## [Texto de origem]
/---

Livro de Ricardo Lísias revela o impacto da pandemia na vida do infectado e nos que estão ao seu redor

Uma dor perfeita (Editora Alfaguara, 2022) revela aquilo que pessoas de diferentes localizações geográficas vivenciaram desde que a Covid-19 contaminou os seres humanos pela primeira vez. Medo, angústia, inseguranças e incertezas transparecem na voz de um narrador em primeira pessoa assustado por sentir que uma linha tênue o separa da morte e o distancia daqueles que mais ama. Sensações essas que realmente foram vividas pelo autor, Ricardo Lísias, que ficou internado por quase duas semanas na UTI-Covid de um hospital particular entre março e abril de 2021. Nessa época, os números de contaminados e internados não cessavam de subir, e a esperança por uma vacina que ainda não estava disponível colocava a sociedade em tensão constante.

Por mais íntimo e pessoal que seja, é difícil que o leitor não se identifique com nenhuma parte do relato. Mesmo aqueles que não contraíram o vírus, devem conhecer alguém que foi contaminado e, talvez, que teve a situação agravada.

\---

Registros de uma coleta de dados
/---

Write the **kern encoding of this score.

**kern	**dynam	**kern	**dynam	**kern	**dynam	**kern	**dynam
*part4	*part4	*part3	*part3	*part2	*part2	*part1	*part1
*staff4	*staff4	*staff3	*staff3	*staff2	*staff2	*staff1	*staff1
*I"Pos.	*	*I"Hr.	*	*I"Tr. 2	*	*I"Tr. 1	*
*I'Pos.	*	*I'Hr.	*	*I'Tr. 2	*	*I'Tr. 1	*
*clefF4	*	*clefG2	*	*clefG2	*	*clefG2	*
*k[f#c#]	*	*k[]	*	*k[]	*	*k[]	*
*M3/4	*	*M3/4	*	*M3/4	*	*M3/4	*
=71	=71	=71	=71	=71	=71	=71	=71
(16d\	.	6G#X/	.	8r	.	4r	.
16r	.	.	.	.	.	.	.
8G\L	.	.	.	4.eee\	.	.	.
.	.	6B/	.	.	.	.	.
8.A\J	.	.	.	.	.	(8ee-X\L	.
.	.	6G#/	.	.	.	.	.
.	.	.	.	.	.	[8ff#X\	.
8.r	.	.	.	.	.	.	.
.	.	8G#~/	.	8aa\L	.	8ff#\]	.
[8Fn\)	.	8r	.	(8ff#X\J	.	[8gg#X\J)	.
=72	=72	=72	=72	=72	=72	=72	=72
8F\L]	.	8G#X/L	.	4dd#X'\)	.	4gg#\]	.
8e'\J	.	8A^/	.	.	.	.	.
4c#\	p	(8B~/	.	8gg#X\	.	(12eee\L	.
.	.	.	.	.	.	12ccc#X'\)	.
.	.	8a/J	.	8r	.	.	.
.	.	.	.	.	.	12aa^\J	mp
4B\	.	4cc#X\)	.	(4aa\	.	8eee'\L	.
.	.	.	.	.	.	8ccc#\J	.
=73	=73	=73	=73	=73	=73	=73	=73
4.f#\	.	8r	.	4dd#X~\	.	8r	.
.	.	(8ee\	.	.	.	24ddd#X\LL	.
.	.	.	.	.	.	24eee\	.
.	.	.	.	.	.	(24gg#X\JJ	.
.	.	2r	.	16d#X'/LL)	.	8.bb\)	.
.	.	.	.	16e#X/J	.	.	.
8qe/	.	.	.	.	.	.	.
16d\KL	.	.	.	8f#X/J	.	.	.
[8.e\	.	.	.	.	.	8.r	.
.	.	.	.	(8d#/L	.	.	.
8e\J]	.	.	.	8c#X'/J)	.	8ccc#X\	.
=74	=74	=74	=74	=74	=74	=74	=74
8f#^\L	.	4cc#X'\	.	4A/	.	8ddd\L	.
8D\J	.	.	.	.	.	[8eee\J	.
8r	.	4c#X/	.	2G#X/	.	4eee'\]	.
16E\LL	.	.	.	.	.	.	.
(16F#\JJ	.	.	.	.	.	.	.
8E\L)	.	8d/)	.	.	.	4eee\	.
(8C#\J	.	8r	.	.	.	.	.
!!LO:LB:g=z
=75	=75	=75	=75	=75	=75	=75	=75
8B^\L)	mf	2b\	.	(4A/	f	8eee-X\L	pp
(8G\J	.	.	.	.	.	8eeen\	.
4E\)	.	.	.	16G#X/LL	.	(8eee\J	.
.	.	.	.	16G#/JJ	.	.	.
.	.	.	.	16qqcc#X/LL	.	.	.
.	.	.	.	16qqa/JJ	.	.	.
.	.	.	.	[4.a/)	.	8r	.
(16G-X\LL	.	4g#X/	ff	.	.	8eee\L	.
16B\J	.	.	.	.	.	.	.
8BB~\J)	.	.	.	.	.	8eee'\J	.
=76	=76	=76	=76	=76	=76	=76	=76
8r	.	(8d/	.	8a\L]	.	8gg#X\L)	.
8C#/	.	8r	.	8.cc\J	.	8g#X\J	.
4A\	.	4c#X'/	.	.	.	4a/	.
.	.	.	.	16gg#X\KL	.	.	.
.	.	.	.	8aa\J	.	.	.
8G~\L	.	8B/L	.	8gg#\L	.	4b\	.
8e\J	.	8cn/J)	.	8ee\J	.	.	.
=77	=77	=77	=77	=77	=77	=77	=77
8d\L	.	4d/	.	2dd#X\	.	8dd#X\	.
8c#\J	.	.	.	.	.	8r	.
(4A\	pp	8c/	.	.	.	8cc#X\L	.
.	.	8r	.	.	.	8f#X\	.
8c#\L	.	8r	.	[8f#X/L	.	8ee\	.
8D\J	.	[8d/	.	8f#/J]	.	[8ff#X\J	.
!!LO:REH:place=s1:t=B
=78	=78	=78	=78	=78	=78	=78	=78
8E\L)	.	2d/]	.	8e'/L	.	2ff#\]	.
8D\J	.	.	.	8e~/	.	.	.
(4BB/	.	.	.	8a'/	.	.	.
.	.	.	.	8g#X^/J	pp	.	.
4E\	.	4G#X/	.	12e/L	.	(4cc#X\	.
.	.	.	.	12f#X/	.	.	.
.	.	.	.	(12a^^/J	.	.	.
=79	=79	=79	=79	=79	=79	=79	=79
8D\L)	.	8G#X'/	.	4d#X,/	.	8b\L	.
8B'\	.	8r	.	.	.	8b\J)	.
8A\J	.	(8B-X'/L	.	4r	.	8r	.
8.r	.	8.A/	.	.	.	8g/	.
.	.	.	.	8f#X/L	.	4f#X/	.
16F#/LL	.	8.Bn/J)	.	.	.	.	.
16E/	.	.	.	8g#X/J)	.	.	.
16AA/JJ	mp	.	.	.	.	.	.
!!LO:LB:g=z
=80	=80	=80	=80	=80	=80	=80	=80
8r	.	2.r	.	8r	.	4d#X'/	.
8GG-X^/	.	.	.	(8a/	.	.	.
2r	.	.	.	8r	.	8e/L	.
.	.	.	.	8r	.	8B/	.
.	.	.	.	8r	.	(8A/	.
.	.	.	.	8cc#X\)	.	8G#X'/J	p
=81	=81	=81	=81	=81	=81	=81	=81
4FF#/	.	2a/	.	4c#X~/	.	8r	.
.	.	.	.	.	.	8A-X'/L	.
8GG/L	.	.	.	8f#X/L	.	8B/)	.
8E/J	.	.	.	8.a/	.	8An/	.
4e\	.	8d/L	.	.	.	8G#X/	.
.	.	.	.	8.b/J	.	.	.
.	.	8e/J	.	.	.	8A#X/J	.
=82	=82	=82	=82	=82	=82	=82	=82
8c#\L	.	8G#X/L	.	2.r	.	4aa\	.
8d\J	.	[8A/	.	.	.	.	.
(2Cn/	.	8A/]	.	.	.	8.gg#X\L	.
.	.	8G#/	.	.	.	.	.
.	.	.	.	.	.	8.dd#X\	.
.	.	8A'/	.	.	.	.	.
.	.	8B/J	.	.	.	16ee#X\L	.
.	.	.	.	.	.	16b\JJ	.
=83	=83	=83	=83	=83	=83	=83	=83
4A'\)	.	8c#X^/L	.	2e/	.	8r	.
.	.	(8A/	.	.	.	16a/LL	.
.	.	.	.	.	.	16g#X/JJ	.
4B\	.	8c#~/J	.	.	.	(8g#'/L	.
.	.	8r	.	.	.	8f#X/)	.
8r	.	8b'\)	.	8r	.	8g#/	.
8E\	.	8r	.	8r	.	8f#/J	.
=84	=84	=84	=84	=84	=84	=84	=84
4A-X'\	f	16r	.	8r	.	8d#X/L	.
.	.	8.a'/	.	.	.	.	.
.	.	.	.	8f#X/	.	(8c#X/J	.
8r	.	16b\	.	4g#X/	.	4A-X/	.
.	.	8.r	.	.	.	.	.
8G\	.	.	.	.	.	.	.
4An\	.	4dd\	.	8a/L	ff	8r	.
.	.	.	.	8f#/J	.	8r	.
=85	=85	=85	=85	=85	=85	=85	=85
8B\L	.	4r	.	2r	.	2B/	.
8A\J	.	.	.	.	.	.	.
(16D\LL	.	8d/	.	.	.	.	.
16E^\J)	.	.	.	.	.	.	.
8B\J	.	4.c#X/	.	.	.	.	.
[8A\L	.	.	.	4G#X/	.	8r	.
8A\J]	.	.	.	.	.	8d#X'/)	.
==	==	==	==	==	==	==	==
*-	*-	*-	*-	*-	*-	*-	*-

\---

## [Instruções da tarefa]
Com base no texto sobre o livro de Ricardo Lísias, explique por que é difícil que o leitor não se identifique com nenhuma parte do relato.

## [Área de resposta]
Mesmo quem não contraiu o vírus provavelmente conhece alguém que foi contaminado. Talvez conheça também alguém cuja situação se agravou. Por isso, ainda que o relato seja íntimo e pessoal, o leitor tende a se reconhecer em alguma parte dele.